Assignment » For each record that follows, give it back exactly, with no pictures included.

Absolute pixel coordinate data
<<<<
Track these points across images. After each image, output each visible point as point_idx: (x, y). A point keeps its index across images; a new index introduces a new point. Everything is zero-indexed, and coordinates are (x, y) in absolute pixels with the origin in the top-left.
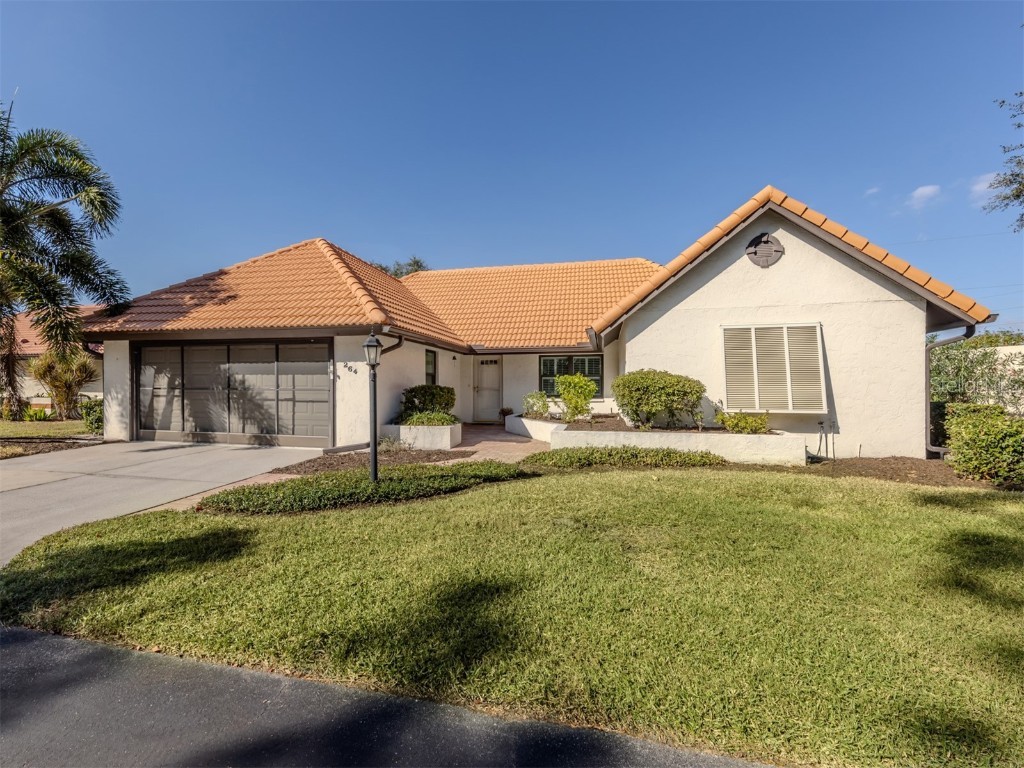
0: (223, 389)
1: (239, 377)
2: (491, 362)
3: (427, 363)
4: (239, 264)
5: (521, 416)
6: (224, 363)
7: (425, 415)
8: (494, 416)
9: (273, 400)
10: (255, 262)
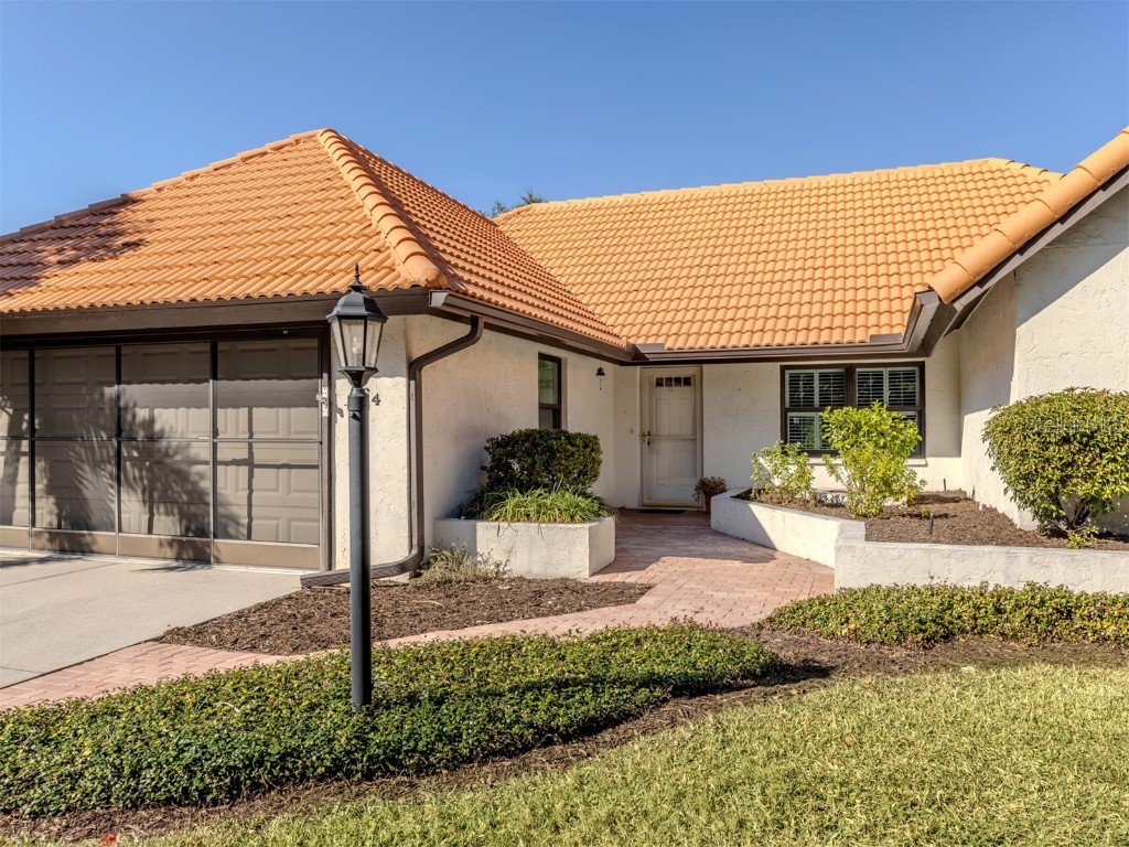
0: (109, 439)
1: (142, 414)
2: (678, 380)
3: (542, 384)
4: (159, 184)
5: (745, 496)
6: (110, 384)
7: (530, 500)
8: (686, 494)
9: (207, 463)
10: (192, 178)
>>>>
Reply to the exercise »
Track these points across images. After each image, output each visible point as point_idx: (x, y). A point keeps its index across images; a new index introduces a new point. Everything is zero-indexed, and coordinates are (x, y) in absolute pixels with the origin in the top-left.
0: (223, 389)
1: (239, 377)
2: (491, 362)
3: (427, 363)
4: (239, 264)
5: (521, 416)
6: (224, 363)
7: (425, 415)
8: (494, 416)
9: (273, 400)
10: (255, 262)
0: (109, 439)
1: (142, 414)
2: (678, 380)
3: (542, 384)
4: (159, 184)
5: (745, 496)
6: (110, 384)
7: (530, 500)
8: (686, 494)
9: (207, 463)
10: (192, 178)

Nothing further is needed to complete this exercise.